Una o dos horas antes de levantarme, pensé que lo primero que tenía que hacer después de preparar el mate era escribir lo que había soñado. Durante las primeras horas de la mañana —que para el capricho de algunos es el principio de la tarde—, me entretuve probando la estenopéica, ese caballito de Troya del que solo he conseguido algunas manchas de luz o de oscuridad. Ahora es de noche y, como es habitual cuando se pasa mucho tiempo sin soñar, varios pasajes se han sumergido en la más impenetrable oscuridad; la mayoría de los detalles, tan importantes cuando se sueña, se perdieron. Pero, si en las interrupciones de la lectura se lee más que ante el libro abierto, no veo por qué no habría de ocurrir lo mismo con los sueños.
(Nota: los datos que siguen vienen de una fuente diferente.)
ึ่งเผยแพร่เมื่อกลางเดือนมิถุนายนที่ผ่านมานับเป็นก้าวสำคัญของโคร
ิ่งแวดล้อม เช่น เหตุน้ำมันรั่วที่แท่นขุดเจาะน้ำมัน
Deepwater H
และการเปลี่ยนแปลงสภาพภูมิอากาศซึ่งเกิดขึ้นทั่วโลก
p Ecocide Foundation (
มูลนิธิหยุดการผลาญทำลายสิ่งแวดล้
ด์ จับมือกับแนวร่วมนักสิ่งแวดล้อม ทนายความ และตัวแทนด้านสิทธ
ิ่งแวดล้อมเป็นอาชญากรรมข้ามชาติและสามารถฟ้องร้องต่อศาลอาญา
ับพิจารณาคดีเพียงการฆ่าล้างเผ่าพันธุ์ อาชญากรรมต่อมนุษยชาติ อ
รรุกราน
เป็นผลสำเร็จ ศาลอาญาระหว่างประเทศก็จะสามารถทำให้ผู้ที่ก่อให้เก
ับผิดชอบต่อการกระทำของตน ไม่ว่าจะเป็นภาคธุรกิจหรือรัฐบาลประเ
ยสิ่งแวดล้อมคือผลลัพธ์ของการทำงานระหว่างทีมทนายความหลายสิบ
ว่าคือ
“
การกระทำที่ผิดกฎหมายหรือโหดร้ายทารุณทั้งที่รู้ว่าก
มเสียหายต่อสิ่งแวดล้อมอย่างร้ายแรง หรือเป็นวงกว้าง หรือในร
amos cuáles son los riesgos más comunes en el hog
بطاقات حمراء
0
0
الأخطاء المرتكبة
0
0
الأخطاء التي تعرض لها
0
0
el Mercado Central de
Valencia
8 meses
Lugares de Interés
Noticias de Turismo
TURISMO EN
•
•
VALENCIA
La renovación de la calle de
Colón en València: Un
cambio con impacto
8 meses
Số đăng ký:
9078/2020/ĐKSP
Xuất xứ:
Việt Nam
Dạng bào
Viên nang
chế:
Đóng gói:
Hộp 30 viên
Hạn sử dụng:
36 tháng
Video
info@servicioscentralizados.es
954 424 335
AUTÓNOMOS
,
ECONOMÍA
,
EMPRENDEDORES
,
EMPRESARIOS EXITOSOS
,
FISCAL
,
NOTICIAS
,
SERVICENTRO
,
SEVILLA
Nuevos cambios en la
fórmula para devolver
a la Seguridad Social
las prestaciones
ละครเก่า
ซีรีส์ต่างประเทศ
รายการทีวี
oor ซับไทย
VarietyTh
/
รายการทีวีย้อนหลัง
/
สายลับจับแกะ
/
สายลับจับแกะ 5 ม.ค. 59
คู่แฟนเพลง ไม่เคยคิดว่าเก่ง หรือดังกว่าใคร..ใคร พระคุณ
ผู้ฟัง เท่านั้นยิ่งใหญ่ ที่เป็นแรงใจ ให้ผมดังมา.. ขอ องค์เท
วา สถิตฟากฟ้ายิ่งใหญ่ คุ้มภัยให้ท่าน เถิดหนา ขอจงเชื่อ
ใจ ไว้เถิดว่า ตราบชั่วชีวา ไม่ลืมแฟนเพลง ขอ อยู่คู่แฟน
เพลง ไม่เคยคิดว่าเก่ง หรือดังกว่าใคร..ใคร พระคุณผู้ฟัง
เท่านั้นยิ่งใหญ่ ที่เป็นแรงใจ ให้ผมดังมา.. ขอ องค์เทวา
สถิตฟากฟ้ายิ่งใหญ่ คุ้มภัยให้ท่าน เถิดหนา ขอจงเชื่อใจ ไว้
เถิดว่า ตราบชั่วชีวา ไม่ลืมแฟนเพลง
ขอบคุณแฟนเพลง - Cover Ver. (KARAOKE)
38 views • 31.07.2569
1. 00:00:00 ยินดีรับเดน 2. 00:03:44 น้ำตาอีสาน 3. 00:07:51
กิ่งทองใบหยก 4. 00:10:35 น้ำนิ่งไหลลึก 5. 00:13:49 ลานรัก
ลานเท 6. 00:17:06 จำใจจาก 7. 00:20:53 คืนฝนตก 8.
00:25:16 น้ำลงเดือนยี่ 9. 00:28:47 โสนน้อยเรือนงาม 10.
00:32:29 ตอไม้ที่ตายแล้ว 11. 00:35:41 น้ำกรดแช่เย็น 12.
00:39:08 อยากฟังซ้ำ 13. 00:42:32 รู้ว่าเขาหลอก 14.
Me bajé del colectivo frente a una larga reja negra que rodeaba a una pequeña arboleda de eucaliptos. El olor de esos árboles me recordaba vagamente a los oficios fúnebres. El sol era abrasador. Unos chicos pasaron corriendo frente a mí y se tiraron a la pileta. Vi al grupo compacto de chicos en el aire, antes de caer al agua, con pies y manos múltiples. Lamenté no haber traído la cámara conmigo —afortunadamente, lo que sucede con la lectura, sucede con los sueños, sucede con la fotografía: cuando se está sin la cámara se fotografía más—. Alrededor de las piletas había vestuarios. Demasiados vestuarios. Ninguno de ellos tenía señalizaciones. Algunos no se distinguían mucho de las oficinas de la administración ni del resto de las dependencias del balneario. De manera que todos andábamos medio perdidos, entrando y saliendo de un lado a otro, como en los dibujos de Escher. Mujeres lúbricas junto a niños y ancianos, hombres bronceados con anteojos oscuros y toallas blancas al hombro, niñas con gorros de goma y antiparras, sirenas con auriculares, señoras con mallas que les daban aspecto de tortuga, señores con el diario bajo el brazo y una canasta floreada de la mano. En algunos sectores, el tránsito era frenético. Curiosamente, adentro de los vestuarios no había casi nadie. En uno de ellos encontré a S., muy pálida; en otro, a P., que se sentía muy alegre mientras no intentara acercarme a ella; en uno más, a J., que con el tiempo aprendió que los gritos son una de las formas del silencio; a L. me pareció verla de perfil, etérea como las ninfas de los arrabales; sentí la mano de D. sobre mi espalda cuando me senté a descansar un momento; la última persona que creo haber reconocido era V., que me decía: "Vestuarios otra vez". Conversamos un rato, quizá más de lo habitual. "Otra vez agua", dije yo. De pronto me di cuenta de que no tenía malla, como los demás. Llevaba pantalones largos y una camisa
azul. Crucé una zona de duchas al aire libre, un paso estrecho que la gente tiene que cruzar obligatoriamente para acceder a las piletas. Caminé de perfil, en puntas de pie, pero nada de eso sirvió para no mojarme. De hecho, me empapé por completo. El peso de la ropa mojada me hacía caminar como una foca. Cuando caí al agua no sentí la humedad, sino solo la sensación de inmersión, tan parecida a la de entrar en un sueño profundo, a la de estar absorbido por una novela, a la de tomar una fotografía.